Precious Metals

Metal-detecting discovery

While metal detecting, collector Larry Towle discovered a pewter example, top, of the 1976 reproduction of the original Washington Before Boston medal. Images at bottom show a higher quality version of the medal recently offered on eBay.

Images courtesy of Larry Towle and 1dwinter on eBay.

I found this medal with a metal detector. Any information would help. Thanks.

Larry Towle

Via email

The images the reader provided of the 38-millimeter pewter medal show a U.S. Mint-struck reproduction from the 1970s of the original George Washington Before Boston 1776 medal.

The original George Washington Before Boston 1776 medal was part of the Comitia Americana series of medals, authorized by Congress to commemorate significant American victories during the Revolutionary War and honor the military officers who achieved them.

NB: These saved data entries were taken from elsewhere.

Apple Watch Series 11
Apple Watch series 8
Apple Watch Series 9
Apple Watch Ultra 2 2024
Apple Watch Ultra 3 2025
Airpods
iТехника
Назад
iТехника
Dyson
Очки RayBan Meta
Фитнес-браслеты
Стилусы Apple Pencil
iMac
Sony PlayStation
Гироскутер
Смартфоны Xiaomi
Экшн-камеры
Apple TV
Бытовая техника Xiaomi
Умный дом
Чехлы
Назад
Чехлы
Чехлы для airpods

The original gold George Washington Before Boston 1776 medal, 65 millimeters in diameter and presented to Washington in 1790, is housed at the Boston Public Library.

Duplicates, also in 65-millimeter diameter, have been struck over the years at the Paris Mint in silver and bronze versions for sale to collectors.

Additional restrikes with newly made, modified dies, are known to have been made at the Philadelphia Mint long after the original was produced in Paris.

The designs for the original medal were executed by engraver Pierre Simon DuVivier.

The obverse is based on a bust of Washington by French sculptor Jean-Antoine Houdon. The reverse depicts Washington on horseback pointing toward the retreating British fleet while the Continental Army readies to retake the city of Boston on March 17, 1776.

According to medallic art specialist David T. Alexander, who pens the monthly Coin World column “The Research Desk,” reader Towle’s medal is from the series of reduced-size Bicentennial re-creations of the Comitia Americana medals created by the U.S. Mint and Smithsonian Institution in 1976. The reproduction medals were sold individually and in sets with an album and book by Elvira Clain-Stefanelli, one of the curators for the National Numismatic Collection in the Smithsonian’s National Museum of American History.

The same medals in bronze, in much larger size, were once part of the U.S. Mint’s medal offerings. Dropped in 2009, they are slated for possible resurrection as the U.S. Mint reconsiders its medallic offerings.

Alexander said the pewter reproductions of the medals “were made to ‘look old’ by deliberate crudity of strike and scudzy patina. The sets with albums are hard to sell at any price today, perhaps $10 to $20; individual medals are $1 or less.”